Google Cloud Storage¶
Tree Schema integrates with Google Cloud Storage to automatically extract metadata from files that exist within your Cloud Storage buckets.
Connecting to Google Cloud Storage¶
Tree Schema requires a service account to connect to your GCS account, to set up this connection there are two required fields:
Project ID: The unique ID of the GCP project where your GCS buckets reside
JSON Key File: The full content of an service account credentials
For details on creating a service account visit the GCP Documentation.
The following permissions are required for Tree Schema to integrate with Google Cloud Storage.
storage.buckets.get: allows access to get metadata and content within a bucket
storage.buckets.list: allows Tree Schema to validate access to a given bucket
storage.objects.get: allows Tree Schema to pull content of a file and infer the schema
storage.objects.list: allows Tree Schema to find one or more files within a given directory
We suggest creating a role specific for Tree Schema, as seen here:
Access for the service account you created for Tree Schema will need to be added to each bucket that it requires acess to. To do this, navigate to Google Cloud Storage, select the bucket to give pemissions then go to the permissions tab. At the bottom select the +Add button.
Now add the service account for Tree Schema that exists within your account and assign it to the role created above. If you created a new role you can find it under custom:
Automatically Extracting Schemas¶
Within Google Cloud Storage you may have several directory structures that each contain a unique schema. For example, you might have a directory that contains all of your user information and you might have a separate directory that contains all of your account information in the same bucket:
- analytics_bucket | -- users | | -- user_file1.csv | | -- user_file2.csv | -- accounts | |-- customers | | -- year=2020 | | -- customer_1.csv | | -- customer_2.csv | | -- year=2021 | | -- customer_1.csv | | -- customer_2.csv
When you want Tree Schema to automatically infer the format of your data from Azure Blob Storage you must specify the bucket and the directory structure of each unique schema, as seen below:
In this example above, the customers schema is partitioned by year but the users schema is not partitioned. When partitions exist in your directory structure, Tree Schema will automatically add the values of your partitions to the schema but only if you specify the directory location above where the partitions begin.

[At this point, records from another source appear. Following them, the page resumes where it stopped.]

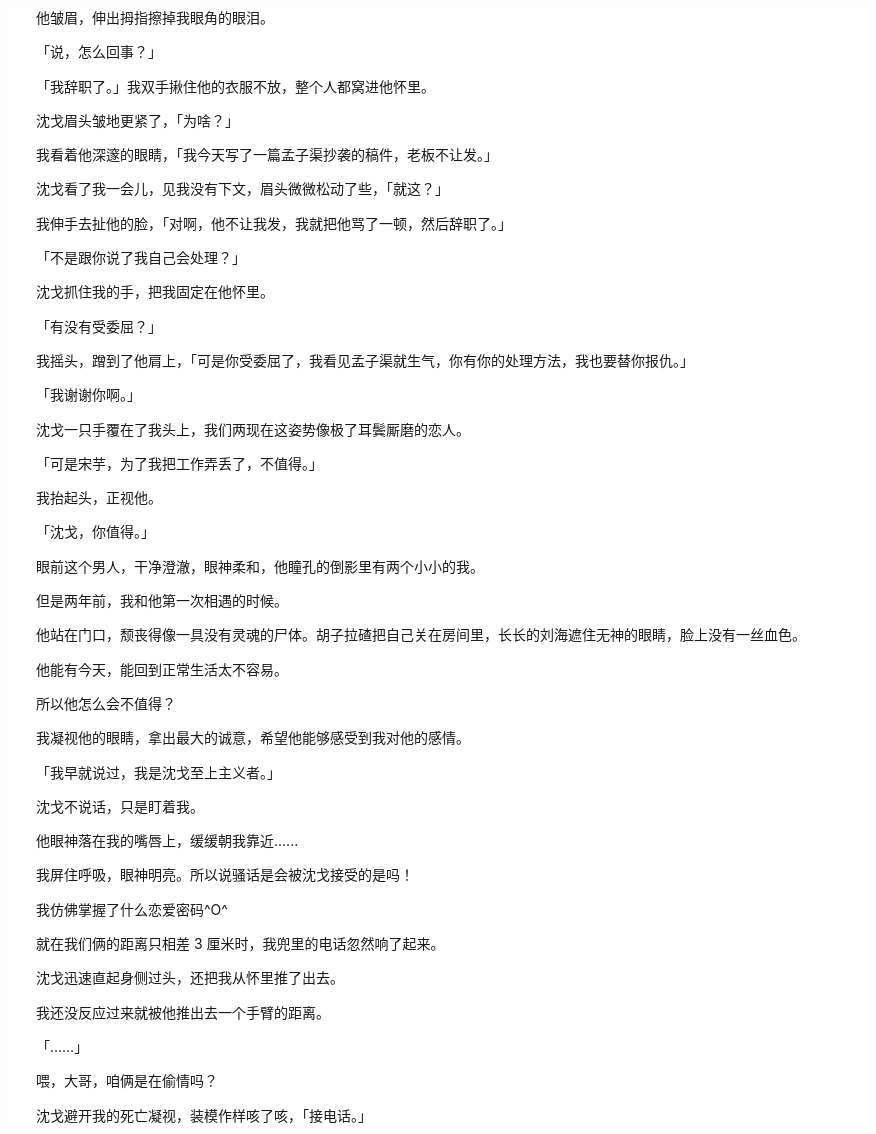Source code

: &emsp;&emsp;他皱眉，伸出拇指擦掉我眼角的眼泪。  
  
&emsp;&emsp;「说，怎么回事？」  
  
&emsp;&emsp;「我辞职了。」我双手揪住他的衣服不放，整个人都窝进他怀里。  
  
&emsp;&emsp;沈戈眉头皱地更紧了，「为啥？」  
  
&emsp;&emsp;我看着他深邃的眼睛，「我今天写了一篇孟子渠抄袭的稿件，老板不让发。」  
  
&emsp;&emsp;沈戈看了我一会儿，见我没有下文，眉头微微松动了些，「就这？」  
  
&emsp;&emsp;我伸手去扯他的脸，「对啊，他不让我发，我就把他骂了一顿，然后辞职了。」  
  
&emsp;&emsp;「不是跟你说了我自己会处理？」  
  
&emsp;&emsp;沈戈抓住我的手，把我固定在他怀里。  
  
&emsp;&emsp;「有没有受委屈？」  
  
&emsp;&emsp;我摇头，蹭到了他肩上，「可是你受委屈了，我看见孟子渠就生气，你有你的处理方法，我也要替你报仇。」  
  
&emsp;&emsp;「我谢谢你啊。」  
  
&emsp;&emsp;沈戈一只手覆在了我头上，我们两现在这姿势像极了耳鬓厮磨的恋人。  
  
&emsp;&emsp;「可是宋芋，为了我把工作弄丢了，不值得。」  
  
&emsp;&emsp;我抬起头，正视他。  
  
&emsp;&emsp;「沈戈，你值得。」  
  
&emsp;&emsp;眼前这个男人，干净澄澈，眼神柔和，他瞳孔的倒影里有两个小小的我。  
  
&emsp;&emsp;但是两年前，我和他第一次相遇的时候。  
  
&emsp;&emsp;他站在门口，颓丧得像一具没有灵魂的尸体。胡子拉碴把自己关在房间里，长长的刘海遮住无神的眼睛，脸上没有一丝血色。  
  
&emsp;&emsp;他能有今天，能回到正常生活太不容易。  
  
&emsp;&emsp;所以他怎么会不值得？  
  
&emsp;&emsp;我凝视他的眼睛，拿出最大的诚意，希望他能够感受到我对他的感情。  
  
&emsp;&emsp;「我早就说过，我是沈戈至上主义者。」  
  
&emsp;&emsp;沈戈不说话，只是盯着我。  
  
&emsp;&emsp;他眼神落在我的嘴唇上，缓缓朝我靠近......  
  
&emsp;&emsp;我屏住呼吸，眼神明亮。所以说骚话是会被沈戈接受的是吗！  
  
&emsp;&emsp;我仿佛掌握了什么恋爱密码^O^  
  
&emsp;&emsp;就在我们俩的距离只相差 3 厘米时，我兜里的电话忽然响了起来。  
  
&emsp;&emsp;沈戈迅速直起身侧过头，还把我从怀里推了出去。  
  
&emsp;&emsp;我还没反应过来就被他推出去一个手臂的距离。  
  
&emsp;&emsp;「……」  
  
&emsp;&emsp;喂，大哥，咱俩是在偷情吗？  
  
&emsp;&emsp;沈戈避开我的死亡凝视，装模作样咳了咳，「接电话。」  
  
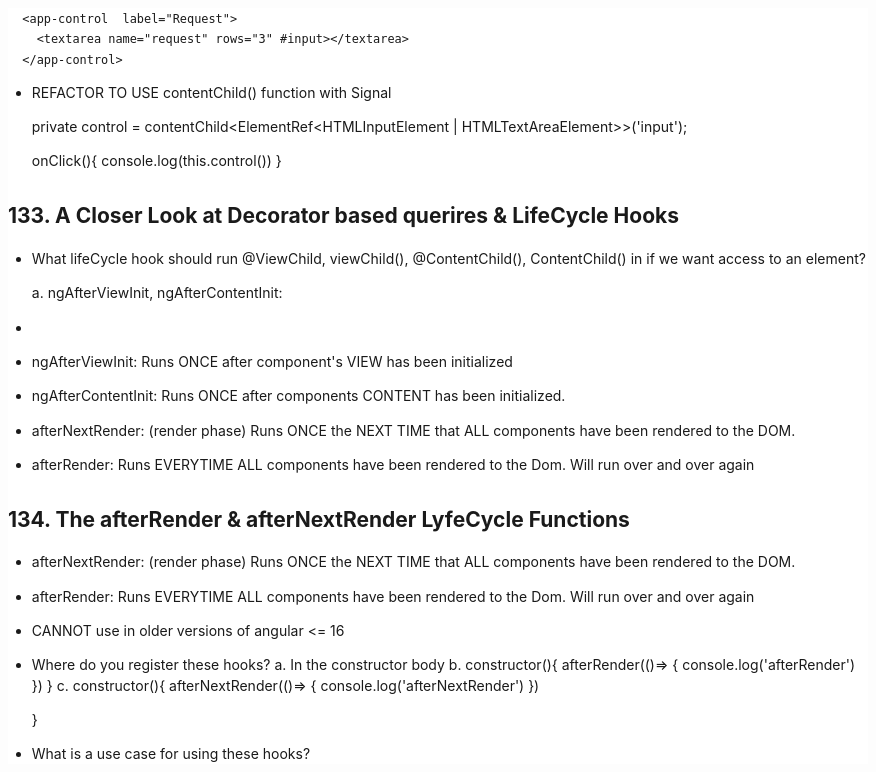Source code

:       <app-control  label="Request">
        <textarea name="request" rows="3" #input></textarea>
      </app-control>

- REFACTOR TO USE contentChild() function with Signal

    private control = contentChild<ElementRef<HTMLInputElement | HTMLTextAreaElement>>('input');

    onClick(){
      console.log(this.control())
    }


## 133.  A Closer Look at Decorator based querires & LifeCycle Hooks
- What lifeCycle hook should run @ViewChild, viewChild(), @ContentChild(), ContentChild() in if we want access to an element?
 
   a. ngAfterViewInit, ngAfterContentInit: 
- 
- ngAfterViewInit: Runs ONCE after component's VIEW has been
      initialized
- ngAfterContentInit: Runs ONCE after components CONTENT has been
      initialized.

- afterNextRender: (render phase) Runs ONCE the NEXT TIME that ALL
      components have been rendered to the DOM.
- afterRender: Runs EVERYTIME ALL components have been rendered to the 
      Dom. Will run over and over again

## 134.  The afterRender & afterNextRender LyfeCycle Functions
- afterNextRender: (render phase) Runs ONCE the NEXT TIME that ALL
      components have been rendered to the DOM.
- afterRender: Runs EVERYTIME ALL components have been rendered to the 
      Dom. Will run over and over again
- CANNOT use in older versions of angular <= 16   
- Where do you register these hooks?
    a. In the constructor body
    b. constructor(){
      afterRender(()=> {
        console.log('afterRender')
      })
     }
     c. constructor(){
         afterNextRender(()=> {
            console.log('afterNextRender')
         })
            
         
     }
-  What is a use case for using these hooks?
    
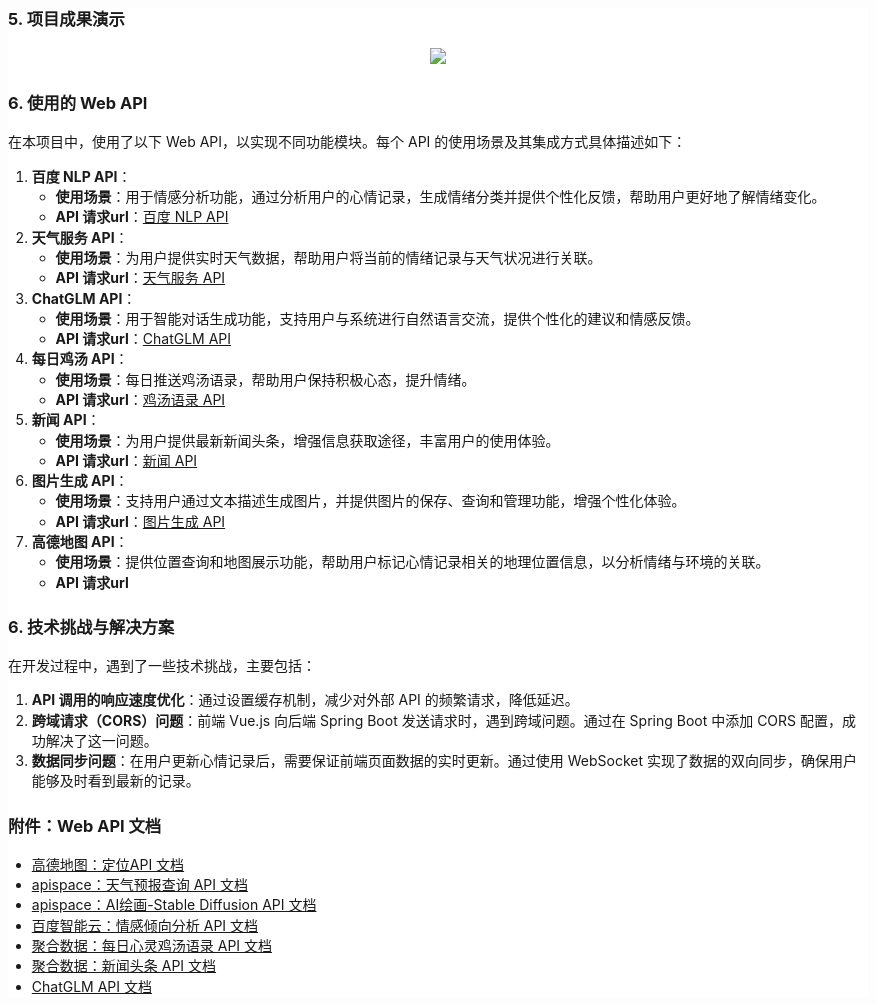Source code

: 


### 5. 项目成果演示

<center><img src="./res/demo.gif"></center>

### 6. 使用的 Web API

在本项目中，使用了以下 Web API，以实现不同功能模块。每个 API 的使用场景及其集成方式具体描述如下：

1. **百度 NLP API**：
   - **使用场景**：用于情感分析功能，通过分析用户的心情记录，生成情绪分类并提供个性化反馈，帮助用户更好地了解情绪变化。
   - **API 请求url**：[百度 NLP API ](https://aip.baidubce.com/rpc/2.0/nlp/v1/sentiment_classify)
2. **天气服务 API**：
   - **使用场景**：为用户提供实时天气数据，帮助用户将当前的情绪记录与天气状况进行关联。
   - **API 请求url**：[天气服务 API ](https://eolink.o.apispace.com/456456/weather/v001/now)
3. **ChatGLM API**：
   - **使用场景**：用于智能对话生成功能，支持用户与系统进行自然语言交流，提供个性化的建议和情感反馈。
   - **API 请求url**：[ChatGLM API ](https://open.bigmodel.cn/api/paas/v4/chat/completions)
4. **每日鸡汤 API**：
   - **使用场景**：每日推送鸡汤语录，帮助用户保持积极心态，提升情绪。
   - **API 请求url**：[鸡汤语录 API ](https://apis.juhe.cn/fapig/soup/query)
5. **新闻 API**：
   - **使用场景**：为用户提供最新新闻头条，增强信息获取途径，丰富用户的使用体验。
   - **API 请求url**：[新闻 API ](http://v.juhe.cn/toutiao/index)
6. **图片生成 API**：
   - **使用场景**：支持用户通过文本描述生成图片，并提供图片的保存、查询和管理功能，增强个性化体验。
   - **API 请求url**：[图片生成 API ](https://23329.o.apispace.com/aigc/txt2img)
7. **高德地图 API**：
   - **使用场景**：提供位置查询和地图展示功能，帮助用户标记心情记录相关的地理位置信息，以分析情绪与环境的关联。
   - **API 请求url**

### 6. 技术挑战与解决方案

在开发过程中，遇到了一些技术挑战，主要包括：

1. **API 调用的响应速度优化**：通过设置缓存机制，减少对外部 API 的频繁请求，降低延迟。
2. **跨域请求（CORS）问题**：前端 Vue.js 向后端 Spring Boot 发送请求时，遇到跨域问题。通过在 Spring Boot 中添加 CORS 配置，成功解决了这一问题。
3. **数据同步问题**：在用户更新心情记录后，需要保证前端页面数据的实时更新。通过使用 WebSocket 实现了数据的双向同步，确保用户能够及时看到最新的记录。



### 附件：Web API 文档

- [高德地图：定位API 文档](https://lbs.amap.com/api/javascript-api/reference/location)
- [apispace：天气预报查询 API 文档](https://www.apispace.com/eolink/api/456456/apiDocument)
- [apispace：AI绘画-Stable Diffusion API 文档](https://www.apispace.com/23329/api/aigc/apiDocument)
- [百度智能云：情感倾向分析 API 文档](https://cloud.baidu.com/doc/NLP/s/zk6z52hds)
- [聚合数据：每日心灵鸡汤语录 API 文档](https://www.juhe.cn/docs/api/id/669)
- [聚合数据：新闻头条 API 文档](https://www.juhe.cn/docs/api/id/235)
- [ChatGLM API 文档](https://open.bigmodel.cn/dev/howuse/glm-4)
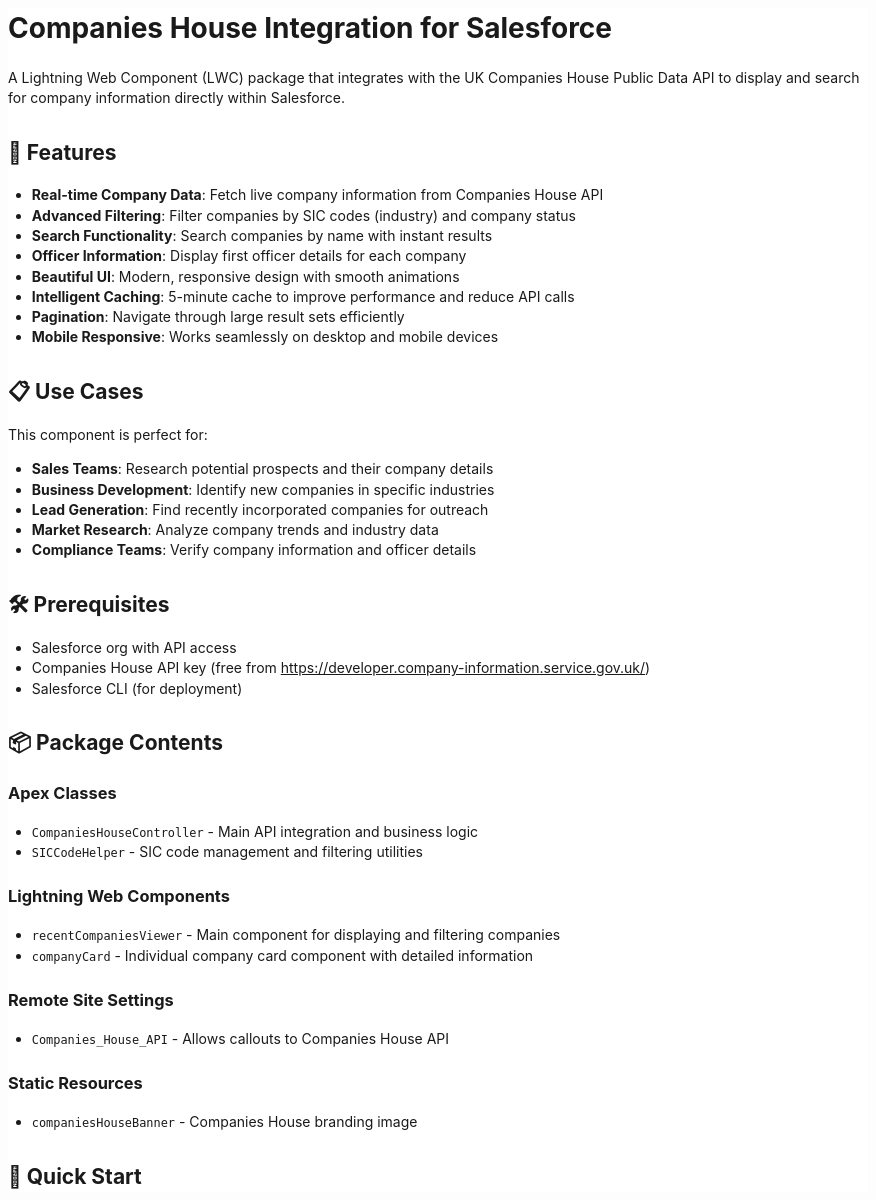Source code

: # Companies House Integration for Salesforce

A Lightning Web Component (LWC) package that integrates with the UK Companies House Public Data API to display and search for company information directly within Salesforce.

## 🚀 Features

- **Real-time Company Data**: Fetch live company information from Companies House API
- **Advanced Filtering**: Filter companies by SIC codes (industry) and company status
- **Search Functionality**: Search companies by name with instant results
- **Officer Information**: Display first officer details for each company
- **Beautiful UI**: Modern, responsive design with smooth animations
- **Intelligent Caching**: 5-minute cache to improve performance and reduce API calls
- **Pagination**: Navigate through large result sets efficiently
- **Mobile Responsive**: Works seamlessly on desktop and mobile devices

## 📋 Use Cases

This component is perfect for:
- **Sales Teams**: Research potential prospects and their company details
- **Business Development**: Identify new companies in specific industries
- **Lead Generation**: Find recently incorporated companies for outreach
- **Market Research**: Analyze company trends and industry data
- **Compliance Teams**: Verify company information and officer details

## 🛠️ Prerequisites

- Salesforce org with API access
- Companies House API key (free from https://developer.company-information.service.gov.uk/)
- Salesforce CLI (for deployment)

## 📦 Package Contents

### Apex Classes
- `CompaniesHouseController` - Main API integration and business logic
- `SICCodeHelper` - SIC code management and filtering utilities

### Lightning Web Components
- `recentCompaniesViewer` - Main component for displaying and filtering companies
- `companyCard` - Individual company card component with detailed information

### Remote Site Settings
- `Companies_House_API` - Allows callouts to Companies House API

### Static Resources
- `companiesHouseBanner` - Companies House branding image

## 🚀 Quick Start
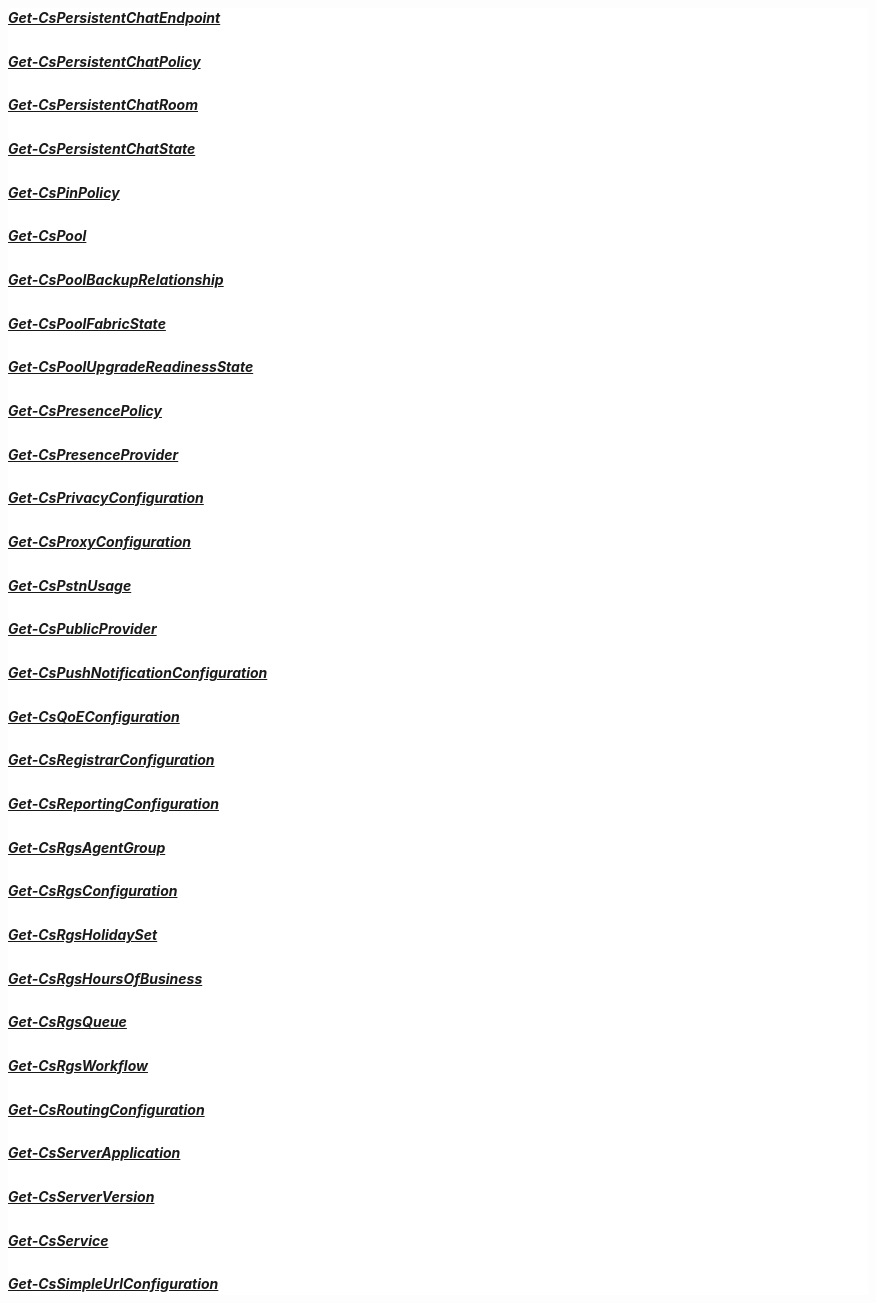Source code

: ##### [Get-CsPersistentChatEndpoint](articles/get-cspersistentchatendpoint.md)
##### [Get-CsPersistentChatPolicy](articles/get-cspersistentchatpolicy.md)
##### [Get-CsPersistentChatRoom](articles/get-cspersistentchatroom.md)
##### [Get-CsPersistentChatState](articles/get-cspersistentchatstate.md)
##### [Get-CsPinPolicy](articles/get-cspinpolicy.md)
##### [Get-CsPool](articles/get-cspool.md)
##### [Get-CsPoolBackupRelationship](articles/get-cspoolbackuprelationship.md)
##### [Get-CsPoolFabricState](articles/get-cspoolfabricstate.md)
##### [Get-CsPoolUpgradeReadinessState](articles/get-cspoolupgradereadinessstate.md)
##### [Get-CsPresencePolicy](articles/get-cspresencepolicy.md)
##### [Get-CsPresenceProvider](articles/get-cspresenceprovider.md)
##### [Get-CsPrivacyConfiguration](articles/get-csprivacyconfiguration.md)
##### [Get-CsProxyConfiguration](articles/get-csproxyconfiguration.md)
##### [Get-CsPstnUsage](articles/get-cspstnusage.md)
##### [Get-CsPublicProvider](articles/get-cspublicprovider.md)
##### [Get-CsPushNotificationConfiguration](articles/get-cspushnotificationconfiguration.md)
##### [Get-CsQoEConfiguration](articles/get-csqoeconfiguration.md)
##### [Get-CsRegistrarConfiguration](articles/get-csregistrarconfiguration.md)
##### [Get-CsReportingConfiguration](articles/get-csreportingconfiguration.md)
##### [Get-CsRgsAgentGroup](articles/get-csrgsagentgroup.md)
##### [Get-CsRgsConfiguration](articles/get-csrgsconfiguration.md)
##### [Get-CsRgsHolidaySet](articles/get-csrgsholidayset.md)
##### [Get-CsRgsHoursOfBusiness](articles/get-csrgshoursofbusiness.md)
##### [Get-CsRgsQueue](articles/get-csrgsqueue.md)
##### [Get-CsRgsWorkflow](articles/get-csrgsworkflow.md)
##### [Get-CsRoutingConfiguration](articles/get-csroutingconfiguration.md)
##### [Get-CsServerApplication](articles/get-csserverapplication.md)
##### [Get-CsServerVersion](articles/get-csserverversion.md)
##### [Get-CsService](articles/get-csservice.md)
##### [Get-CsSimpleUrlConfiguration](articles/get-cssimpleurlconfiguration.md)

In this example, we have defined two schemas:
bucket: analytics_bucket, directory: users
bucket: analytics_bucket, directory: accounts/customers
Google Cloud Storage Limimtations¶
Given that the structure of the directories and containers within GCS may be unique for each bucket, Tree Schema does not read through all the files in your GCS buckets to try and identify where unique schemas exist. You must provide the location of the schema.